Down on Sixth & Greenwich Avenues, Manhattan, there was great excitement in the women’s jail last week. On the recreation roof of the House of Detention for Women, one of the best known model prisons in the U. S., a great fresco panel, first of a series depicting The Cycle of a Woman’s Life was just finished. Giggling, nudging, shrilling with excitement, the inmates in their brown-&-white-checked house dresses crowded round the small, serious artist with cries of “Ain’t it purty!”
Long on the list of WPA projects was a bright colorful mural for this Manhattan jail. Commissioner of Correction Austin Harbutt MacCormick is an avid psychologist, a firm believer in the use of color in the mental readjustment of female prisoners. So is Prison Superintendent Ruth Elizabeth Collins. She had already accepted a collection of travel posters to enliven the bleak, white-tiled corridors of the jail. So now the prisoners march to their individual rooms, the workshops and mess hall through halls burgeoning with such signs as VISIT SPAIN, TRAVEL IN INDIA, SEE SORRENTO. But both Commissioner MacCormick and Superintendent Collins felt that this was not sufficient. Chosen to paint a permanent mural with WPA funds was Lucienne Bloch.
Youngest daughter of famed Swiss Composer Ernest Bloch (TIME, April 23. 1934 et ante). Lucienne Bloch was born in Geneva in 1909. Her first ambition was to be an Alpinist. She never thought of being an artist until at the age of 11 she suddenly began illustrating “The Owl and the Pussy-Cat.” Father Bloch, delighted, bought her a paint box, later sent her to the Cleveland School of Art. In Europe she first studied sculpture with Antoine Bourdelle, then painted at the Beaux Arts, felt acutely uncomfortable with both. It was only when she went to Rome that she saw what she really wanted to do, in the gigantic frescoes of the Vatican and St. Peter’s.

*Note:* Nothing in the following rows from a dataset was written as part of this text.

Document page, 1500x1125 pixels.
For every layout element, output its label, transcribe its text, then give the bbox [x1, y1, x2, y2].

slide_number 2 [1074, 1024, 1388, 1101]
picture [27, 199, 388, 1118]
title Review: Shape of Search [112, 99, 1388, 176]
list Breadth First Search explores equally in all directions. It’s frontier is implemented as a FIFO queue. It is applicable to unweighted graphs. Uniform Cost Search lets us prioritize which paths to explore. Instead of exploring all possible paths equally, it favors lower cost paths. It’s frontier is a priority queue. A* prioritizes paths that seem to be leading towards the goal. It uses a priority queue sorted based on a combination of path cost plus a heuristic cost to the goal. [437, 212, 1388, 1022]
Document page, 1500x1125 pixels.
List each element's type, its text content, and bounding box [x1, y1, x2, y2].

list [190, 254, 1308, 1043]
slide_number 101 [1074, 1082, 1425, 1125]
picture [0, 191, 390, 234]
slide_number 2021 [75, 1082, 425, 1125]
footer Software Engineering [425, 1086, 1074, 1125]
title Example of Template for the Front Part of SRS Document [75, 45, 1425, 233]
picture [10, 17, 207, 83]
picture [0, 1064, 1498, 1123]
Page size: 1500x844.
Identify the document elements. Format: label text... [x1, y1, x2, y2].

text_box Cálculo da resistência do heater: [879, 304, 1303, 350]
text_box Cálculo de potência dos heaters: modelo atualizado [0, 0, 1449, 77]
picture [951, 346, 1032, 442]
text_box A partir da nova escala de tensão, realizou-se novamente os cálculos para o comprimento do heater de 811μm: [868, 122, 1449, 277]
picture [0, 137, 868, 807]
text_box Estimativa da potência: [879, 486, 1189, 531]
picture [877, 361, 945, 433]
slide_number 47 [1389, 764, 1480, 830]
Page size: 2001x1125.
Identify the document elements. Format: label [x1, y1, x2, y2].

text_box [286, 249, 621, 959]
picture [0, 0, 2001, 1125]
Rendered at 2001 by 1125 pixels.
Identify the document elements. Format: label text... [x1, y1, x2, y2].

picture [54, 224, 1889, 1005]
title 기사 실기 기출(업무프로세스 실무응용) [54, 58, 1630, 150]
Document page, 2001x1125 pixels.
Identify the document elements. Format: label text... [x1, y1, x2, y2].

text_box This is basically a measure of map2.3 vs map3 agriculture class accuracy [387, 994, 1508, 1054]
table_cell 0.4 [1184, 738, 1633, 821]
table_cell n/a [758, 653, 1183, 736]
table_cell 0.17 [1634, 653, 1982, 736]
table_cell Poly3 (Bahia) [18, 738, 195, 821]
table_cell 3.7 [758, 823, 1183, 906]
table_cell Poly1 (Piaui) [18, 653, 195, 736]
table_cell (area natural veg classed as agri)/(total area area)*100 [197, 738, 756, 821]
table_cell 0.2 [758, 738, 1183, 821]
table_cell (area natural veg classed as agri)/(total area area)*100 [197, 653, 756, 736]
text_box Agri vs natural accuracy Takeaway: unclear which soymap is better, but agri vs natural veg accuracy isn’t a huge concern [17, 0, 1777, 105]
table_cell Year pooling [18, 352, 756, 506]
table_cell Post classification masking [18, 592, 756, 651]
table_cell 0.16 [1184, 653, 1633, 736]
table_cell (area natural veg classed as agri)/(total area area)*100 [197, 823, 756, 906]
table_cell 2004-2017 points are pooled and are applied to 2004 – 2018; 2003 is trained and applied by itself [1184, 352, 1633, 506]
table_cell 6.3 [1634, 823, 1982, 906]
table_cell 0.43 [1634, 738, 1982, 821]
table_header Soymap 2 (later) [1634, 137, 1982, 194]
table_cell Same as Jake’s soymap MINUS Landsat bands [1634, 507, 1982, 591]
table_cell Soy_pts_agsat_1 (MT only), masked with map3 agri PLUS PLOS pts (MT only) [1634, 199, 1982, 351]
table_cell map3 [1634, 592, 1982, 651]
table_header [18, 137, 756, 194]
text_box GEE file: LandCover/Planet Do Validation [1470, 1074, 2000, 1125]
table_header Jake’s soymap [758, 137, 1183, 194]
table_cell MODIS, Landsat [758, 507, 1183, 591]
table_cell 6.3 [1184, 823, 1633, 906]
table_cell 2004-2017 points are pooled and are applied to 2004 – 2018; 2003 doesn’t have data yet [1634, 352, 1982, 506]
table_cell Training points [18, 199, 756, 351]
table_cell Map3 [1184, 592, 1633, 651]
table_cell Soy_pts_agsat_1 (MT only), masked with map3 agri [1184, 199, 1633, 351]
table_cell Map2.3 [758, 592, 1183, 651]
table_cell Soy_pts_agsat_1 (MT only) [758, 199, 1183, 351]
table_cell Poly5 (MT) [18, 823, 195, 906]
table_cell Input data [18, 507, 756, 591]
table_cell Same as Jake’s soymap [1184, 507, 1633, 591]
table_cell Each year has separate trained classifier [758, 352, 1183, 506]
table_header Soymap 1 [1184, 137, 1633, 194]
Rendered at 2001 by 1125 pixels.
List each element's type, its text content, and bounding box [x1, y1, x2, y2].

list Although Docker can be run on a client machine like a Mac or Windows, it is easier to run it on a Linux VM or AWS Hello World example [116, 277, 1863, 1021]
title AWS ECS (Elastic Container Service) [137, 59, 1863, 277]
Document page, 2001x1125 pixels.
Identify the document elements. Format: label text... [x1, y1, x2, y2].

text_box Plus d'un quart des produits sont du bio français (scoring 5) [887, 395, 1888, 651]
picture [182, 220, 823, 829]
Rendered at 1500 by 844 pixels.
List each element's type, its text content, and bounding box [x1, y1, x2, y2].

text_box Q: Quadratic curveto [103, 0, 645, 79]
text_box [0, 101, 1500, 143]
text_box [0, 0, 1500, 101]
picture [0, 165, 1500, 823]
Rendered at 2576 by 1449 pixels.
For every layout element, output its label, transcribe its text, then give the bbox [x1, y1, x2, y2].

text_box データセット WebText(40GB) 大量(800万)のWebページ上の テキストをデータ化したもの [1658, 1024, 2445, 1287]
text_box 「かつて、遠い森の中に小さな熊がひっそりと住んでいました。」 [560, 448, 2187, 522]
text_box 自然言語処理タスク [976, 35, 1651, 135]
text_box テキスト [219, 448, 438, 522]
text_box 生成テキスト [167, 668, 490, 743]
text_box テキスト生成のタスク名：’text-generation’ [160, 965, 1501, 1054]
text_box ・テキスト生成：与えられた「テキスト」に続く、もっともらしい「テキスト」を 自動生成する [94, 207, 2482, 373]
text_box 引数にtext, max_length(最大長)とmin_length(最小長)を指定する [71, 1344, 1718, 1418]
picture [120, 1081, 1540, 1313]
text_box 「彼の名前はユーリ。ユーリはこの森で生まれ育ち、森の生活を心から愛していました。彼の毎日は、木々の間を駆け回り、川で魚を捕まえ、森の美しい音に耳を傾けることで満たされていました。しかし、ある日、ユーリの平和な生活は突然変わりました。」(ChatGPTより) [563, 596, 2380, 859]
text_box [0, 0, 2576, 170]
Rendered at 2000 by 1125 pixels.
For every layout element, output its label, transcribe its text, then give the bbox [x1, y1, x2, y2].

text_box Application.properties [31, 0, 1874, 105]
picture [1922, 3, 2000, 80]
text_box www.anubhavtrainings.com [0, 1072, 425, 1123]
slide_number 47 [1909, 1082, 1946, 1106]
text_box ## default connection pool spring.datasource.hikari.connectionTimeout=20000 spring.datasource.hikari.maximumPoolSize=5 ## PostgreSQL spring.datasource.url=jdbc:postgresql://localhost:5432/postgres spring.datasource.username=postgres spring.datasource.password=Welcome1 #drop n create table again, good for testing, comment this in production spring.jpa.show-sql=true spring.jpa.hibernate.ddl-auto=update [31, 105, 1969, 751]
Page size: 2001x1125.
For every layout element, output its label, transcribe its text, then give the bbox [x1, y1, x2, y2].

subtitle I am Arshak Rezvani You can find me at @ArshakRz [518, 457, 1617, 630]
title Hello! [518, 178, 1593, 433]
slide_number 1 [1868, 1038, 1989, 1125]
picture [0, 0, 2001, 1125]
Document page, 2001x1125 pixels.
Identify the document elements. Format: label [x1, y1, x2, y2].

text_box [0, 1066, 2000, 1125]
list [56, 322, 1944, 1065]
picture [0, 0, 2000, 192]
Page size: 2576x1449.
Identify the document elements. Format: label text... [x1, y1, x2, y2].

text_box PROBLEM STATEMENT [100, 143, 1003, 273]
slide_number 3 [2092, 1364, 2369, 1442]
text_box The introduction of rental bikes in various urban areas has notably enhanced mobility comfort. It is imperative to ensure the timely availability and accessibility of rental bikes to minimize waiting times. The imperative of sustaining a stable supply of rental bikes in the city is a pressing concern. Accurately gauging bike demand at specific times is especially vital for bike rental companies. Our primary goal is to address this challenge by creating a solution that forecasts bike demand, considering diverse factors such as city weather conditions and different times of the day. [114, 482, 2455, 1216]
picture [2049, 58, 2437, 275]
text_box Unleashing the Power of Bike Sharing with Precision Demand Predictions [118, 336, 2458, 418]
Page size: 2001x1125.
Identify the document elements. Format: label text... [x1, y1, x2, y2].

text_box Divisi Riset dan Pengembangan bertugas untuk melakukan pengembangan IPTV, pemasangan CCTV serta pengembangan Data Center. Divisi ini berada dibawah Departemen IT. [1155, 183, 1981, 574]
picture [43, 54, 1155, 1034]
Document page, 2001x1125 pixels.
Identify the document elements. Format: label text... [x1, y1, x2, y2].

Back in the U. S. she met paunchy Diego Rivera, begged his permission to grind colors, become his assistant. She worked with the Mexican muralist on his Detroit Art Institute fresco before helping him with the fresco fiasco of Rockefeller Center (TIME, May 22, 1933 et ante). It was Lucienne Bloch, as Rivera’s official photographer, who took the only pictures of the completed mural before it was ordered destroyed. A few friends call her Lucienne; a few call her Luce. She hates Lucy, prefers the simple, abrupt “Bloch.”
For the subject of her prison mural she consulted earnestly with prison authorities and inmates. The latter promptly rejected Women in Industry as “sounding too much like work.” They preferred Women in National Costume. Superintendent Collins won them over to The Cycle of a Woman’s Life.
Bloch’s cycle shows a mythical background on the edge of Long Island slums. In the back are factories, gas tanks, the towers of Manhattan. Assorted moppets, black and white, are swinging on swings, sliding on slides, building blocks, playing tag. going to school. On a bench.a colored mother shells peas, a white mother knits. Because the prisoners demanded flowers. Bloch painted in the pushcart of a flower peddler who stands often before the jail door. On a window sill she has immortalized a black mongrel kitten which, until its poisoning few weeks ago, was known to all as Coconito. Inmates have already given names to most of the children in the fresco.